/RNN_TimeSeries-Forecast

An LSTM Neural Network for Time Series Forecasting, trained on Wikipedia's Web Traffic dataset from Kaggle.

Primary LanguageJupyter NotebookMIT LicenseMIT

Recurrent Neural Network for Time Series Forecasting


This is a time series forecasting project based on the Wikipedia Web Traffic Time Series Forecasting dataset from Kaggle. Two RNN architectures are implemented:

  • A "Vanilla" RNN regressor.
  • A Seq2seq regressor.

Both are implemented in TensorFlow 2, with custom training functions optimized with Autograph.

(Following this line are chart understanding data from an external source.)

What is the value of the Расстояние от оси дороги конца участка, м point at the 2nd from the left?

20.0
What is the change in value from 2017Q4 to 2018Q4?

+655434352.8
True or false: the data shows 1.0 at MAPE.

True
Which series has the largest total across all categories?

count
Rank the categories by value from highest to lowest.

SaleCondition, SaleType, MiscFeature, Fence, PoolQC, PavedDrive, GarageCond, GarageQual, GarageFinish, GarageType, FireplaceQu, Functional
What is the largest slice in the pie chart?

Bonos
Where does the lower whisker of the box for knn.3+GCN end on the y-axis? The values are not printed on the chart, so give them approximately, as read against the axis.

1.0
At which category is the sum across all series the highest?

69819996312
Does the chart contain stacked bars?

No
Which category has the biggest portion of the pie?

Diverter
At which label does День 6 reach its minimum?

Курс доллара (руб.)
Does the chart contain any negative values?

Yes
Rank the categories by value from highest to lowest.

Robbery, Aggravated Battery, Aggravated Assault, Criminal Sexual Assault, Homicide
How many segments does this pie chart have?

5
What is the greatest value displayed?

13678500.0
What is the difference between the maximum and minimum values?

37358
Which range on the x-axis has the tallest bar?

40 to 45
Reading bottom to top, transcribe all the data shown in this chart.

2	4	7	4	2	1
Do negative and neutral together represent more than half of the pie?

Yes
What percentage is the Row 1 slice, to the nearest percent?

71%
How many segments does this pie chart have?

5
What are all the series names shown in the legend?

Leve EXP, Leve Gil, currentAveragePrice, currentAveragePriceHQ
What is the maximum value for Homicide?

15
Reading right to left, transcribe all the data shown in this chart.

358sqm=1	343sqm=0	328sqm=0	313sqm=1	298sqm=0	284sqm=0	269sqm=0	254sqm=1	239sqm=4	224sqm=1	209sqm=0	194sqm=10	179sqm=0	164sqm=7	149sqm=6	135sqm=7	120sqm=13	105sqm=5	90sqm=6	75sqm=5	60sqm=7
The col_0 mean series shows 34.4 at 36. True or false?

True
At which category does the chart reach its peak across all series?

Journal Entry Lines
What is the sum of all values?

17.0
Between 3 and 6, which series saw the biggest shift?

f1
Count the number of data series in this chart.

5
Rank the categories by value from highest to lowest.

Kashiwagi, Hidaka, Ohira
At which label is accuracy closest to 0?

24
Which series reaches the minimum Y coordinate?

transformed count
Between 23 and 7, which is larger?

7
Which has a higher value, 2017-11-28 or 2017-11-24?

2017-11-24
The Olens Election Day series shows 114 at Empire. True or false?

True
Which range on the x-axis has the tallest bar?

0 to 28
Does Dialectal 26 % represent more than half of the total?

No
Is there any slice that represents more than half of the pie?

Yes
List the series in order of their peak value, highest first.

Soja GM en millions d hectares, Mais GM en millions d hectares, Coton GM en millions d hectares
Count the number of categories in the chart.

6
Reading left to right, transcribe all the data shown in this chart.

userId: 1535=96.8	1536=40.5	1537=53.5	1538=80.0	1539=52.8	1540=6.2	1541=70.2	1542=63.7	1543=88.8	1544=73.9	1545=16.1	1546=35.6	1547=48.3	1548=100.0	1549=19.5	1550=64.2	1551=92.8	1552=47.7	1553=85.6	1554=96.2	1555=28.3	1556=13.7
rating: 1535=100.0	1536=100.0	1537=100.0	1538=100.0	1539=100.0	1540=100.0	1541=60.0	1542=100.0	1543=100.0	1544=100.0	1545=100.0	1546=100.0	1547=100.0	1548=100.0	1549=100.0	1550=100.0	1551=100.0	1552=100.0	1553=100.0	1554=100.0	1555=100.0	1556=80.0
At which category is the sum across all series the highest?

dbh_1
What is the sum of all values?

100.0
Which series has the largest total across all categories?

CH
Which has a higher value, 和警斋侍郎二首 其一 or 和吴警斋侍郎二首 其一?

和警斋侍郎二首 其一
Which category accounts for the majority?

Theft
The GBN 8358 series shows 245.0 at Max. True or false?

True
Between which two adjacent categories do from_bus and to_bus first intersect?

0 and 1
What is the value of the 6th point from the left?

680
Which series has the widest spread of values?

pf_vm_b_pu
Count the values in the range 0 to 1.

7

Structure of the repository

Main files:

  • config.yaml: config file for hyperparameters.
  • dataprep.py: data preprocessing pipeline.
  • train.py: training pipeline.
  • tools.py: contains useful processing functions to be iterated in main pipelines.
  • model.py: builds model.

I also added a visualize_performance.ipynb Jupyter Notebook to visually inspect models' performance on Test data.

Folders:

  • /data_raw/: requires unzipped train_2.csv file from Kaggle. Available is an imputed.csv dataset, containing imputed time series, coming from my other repository on a GAN for imputation of missing data in time series.
  • /data_processed/: divided in /Train/ and /Test/ directories.
  • /saved_models/: contains all saved TensorFlow models, both regressors.
  • /utils/: for pics and other secondary files.

How to run code

After you clone the repository locally, download the raw dataset from Kaggle, and place unzipped train_2.csv file in /data_raw/ folder. Then, time series forecast is executed in two steps. First, run data preprocessing pipeline:

python -m dataprep

This will generate Training+Validation and Test files, stored in /data_processed/ subdirectories. Second, launch training pipeline with:

python -m train

This will either create, train and save a new model, or load and train an already existing one, stored in /saved_models/ folder.

Finally, Test set performance will be evaluated from test.ipynb notebook.

Modules

numpy==1.18.3
pandas==1.0.3
scikit-learn==0.22.2.post1
scipy==1.4.1
tensorflow==2.1.0
tqdm==4.45.0

Hardware

I used a pretty powerful laptop, with 64GB or RAM and NVidia RTX 2070 GPU. I highly recommend GPU training to avoid excessive computational times.